» EXCERPTED TEXT
— Start —

Writing wrappers for LAPACK and BLAS routines

Hi there!

I am trying to write a short RK4 routine for some numerical calculation. I have written some wrapper functions to call the LAPACK and BLAS functions for some of the steps in my code.

For examples, see the code example.

module helpers
    use, intrinsic ::iso_fortran_env, only:dp=>real64
    implicit none
    private

    public zmulmv, zmulmm

    contains

    ! wrapper for ZGEMV
    subroutine zmulmv(A, X, Y)
        complex(dp), dimension(:,:), intent(in) :: A
        complex(dp), dimension(:), intent(in) :: X
        complex(dp), dimension(:), intent(out) :: Y
        integer :: m, n, incx, incy, lda
        character :: transa
        complex(dp) :: alpha, beta
        lda = size(A,1)
        incx = 1
        incy = 1
        m = size(A,dim=1)
        n = size(A,dim=2)
        alpha = (1.0d0, 0.0d0)
        beta = (1.0d0, 0.0d0)
        transa = 'N'
        call zgemv(transa, m, n, alpha, A, lda, X, incx, alpha, Y, incy)

— End —

» DATA
— Start —

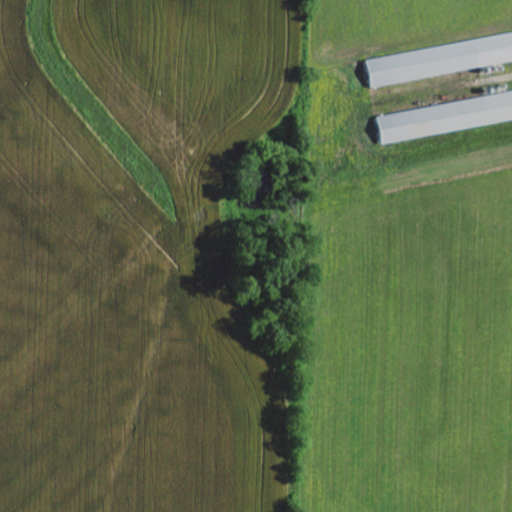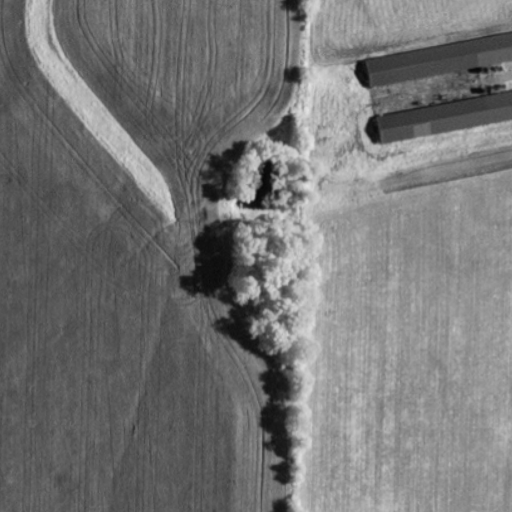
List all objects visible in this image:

— End —

» JOB A
In the Fortran wrapper post, what kind of routine is the writer trying to write?
» JOB B
Rename "helpers" to "lapack_wrappers" in the Fortran wrapper post, and give the passage from "module helpers" up to and including "zmulmv(A, X, Y)".
» JOB C
Go on with the Fortran wrapper post from the point where it stops.
These lines have no connection to the Fortran wrapper post.

» TASK OUTPUT A
A short RK4 routine for some numerical calculation.

» TASK OUTPUT B
module lapack_wrappers
    use, intrinsic ::iso_fortran_env, only:dp=>real64
    implicit none
    private

    public zmulmv, zmulmm

    contains

    ! wrapper for ZGEMV
    subroutine zmulmv(A, X, Y)

» TASK OUTPUT C
    end subroutine  

    ! wrapper for ZGEMM
    subroutine zmulmm(A, B, C)
        complex(dp), dimension(:, :), intent(in) :: A, B
        complex(dp), dimension(:, :), intent(out) :: C
        integer :: l, m, n, lda, ldb, ldc
        character :: transa, transb, transc
        complex(dp) :: alpha, beta 
        alpha=(1.0d0, 0.0d0)
        beta=(1.0d0, 0.0d0)
        transa = 'N'
        transb = 'N'
        transc = 'N'
        lda = size(A,1)
        ldb = size(B,1)
        ldc = size(C,1)
        l = size(A,1)
        n = size(B,1)
        m = size(C,1)
        call zgemm(transa, transb, l, n, m, alpha, a, lda, b, ldb, beta, c, ldc)
    end subroutine
end module helpers

So, for some reason these functions don’t seem to work as expected are failing the matrix-matrix multiplication tests I wrote for them.

What am I missing here?

I think you should have

beta=(0.0d0, 0.0d0)

because the matrix C is output only.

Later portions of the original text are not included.